## PROVIDED TEXT
# # # #

He is a cybersecurity demand generator. Clark, tell us about yourself. How'd you end up

 

[00:00:52] Clark: here? So, I came into cybersecurity as an outsider. It was pretty serendipitous, actually. I had always romanticized cybersecurity. Penetration testing, getting paid to hack into things, and make your way into buildings, and red team stuff.

 

Like, that's just the coolest... on the planet to me. And I had been in the marketing agency world for years. And after leaving that world quite disillusioned, I was like, you know what? There are actually a lot of similarities in what we do as marketers, as far as like the soft skills goes. And. People that persuade other people to let them into their server room, you know, it's it's those kind of similarities And so I ended up applying to be a penetration tester on a red team with zero technical experience whatsoever Understandably, I was ghosted no hard feelings I totally get it, but I'd written this long email to the CEO of this company Explaining some of these similarities, you know, and huge letter, put a lot of time into it, ghosted.

 

So two years later, I get a random phone call from that CEO. He had started his own, uh, founded his own cybersecurity awareness training startup. And he said, I've been thinking about that email for two years. I want you to come run my marketing department. And so I knew I was going to get in. Any way I could into cybersecurity and that just happened to be it.

# # # #

## SOURCE DATA
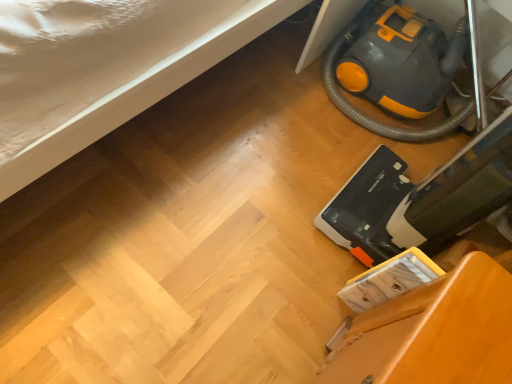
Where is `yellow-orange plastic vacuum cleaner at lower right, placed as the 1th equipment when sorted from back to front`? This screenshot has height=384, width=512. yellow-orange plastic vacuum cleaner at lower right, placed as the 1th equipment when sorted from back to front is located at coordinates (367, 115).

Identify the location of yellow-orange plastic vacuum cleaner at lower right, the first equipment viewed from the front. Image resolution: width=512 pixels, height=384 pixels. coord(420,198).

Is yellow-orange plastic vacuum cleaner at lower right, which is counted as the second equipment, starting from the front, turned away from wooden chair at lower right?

# # # #

## YOUR TASKS
**a)** Print everything in the interview transcript from "So two years" down to "happened to be it.".
**b)** Proceed with the interview transcript, starting right after its last sentence.
The lines come from a separate source.

## PER-TASK OUTPUTS
**a)**
So two years later, I get a random phone call from that CEO. He had started his own, uh, founded his own cybersecurity awareness training startup. And he said, I've been thinking about that email for two years. I want you to come run my marketing department. And so I knew I was going to get in. Any way I could into cybersecurity and that just happened to be it.

**b)**
 

And here we are.

 

[00:02:30] Leanne: That's such a cool story. So, I mean, I think we all want to feel like someone reads our emails and remembers it for two years. That's so, it doesn't, it didn't feel good to be ghosted, but what a great outcome.

 

[00:02:42] Clark: It was wild. Yeah.

 

[00:02:46] Leanne: So when you went from like a marketing agency, which I don't want to call all agencies the same cause they're not, but there's the very typical marketing funnel and things that, that happen.

 

How did that fit in when you moved over to cybersecurity? Did you like, how did that, that match?

 

[00:03:07] Clark: Not at all. Okay. Yeah, it didn't match at all being on the agency side, you know It's just a matter of being at a different kind of agency This is more of a creative marketing agency. And so I was working with everyone from Exxon to Jimmy Buffett to Everything in between you could think of like global brands or the mom and pop barbecue Stand in Birmingham, Alabama, you know Who knows?

 

But yeah, it was, it was really different, you know, coming from agency into basically anything else, because agencies are a beast of their own, but the funnel itself is one of those things that I have a really strong love hate relationship with. Yeah,

 

[00:03:50] Leanne: I think, I think we all feel that way at some point.

 

We're like, well, you know, there's the whole, is it a funnel? Is it a flywheel? Like, what is it? You know, it's... It could be a dinosaur. We don't know.

 

[00:04:02] Clark: Yeah, well, funny you should say that, you know. A dinosaur, I think we might be able to track where it's heading that way, you know. Buyers don't want their hands held, you know.

 

They want to do what they want to do. And it's perfectly understandable because, you know, everybody knows the majority of, basically all of my experience is in B2B. And so, We too often get caught up in the, the personas of it all right? They're still human beings at the end of the day. They still wanna lay on the couch and watch Bob's burgers and thumb through TikTok.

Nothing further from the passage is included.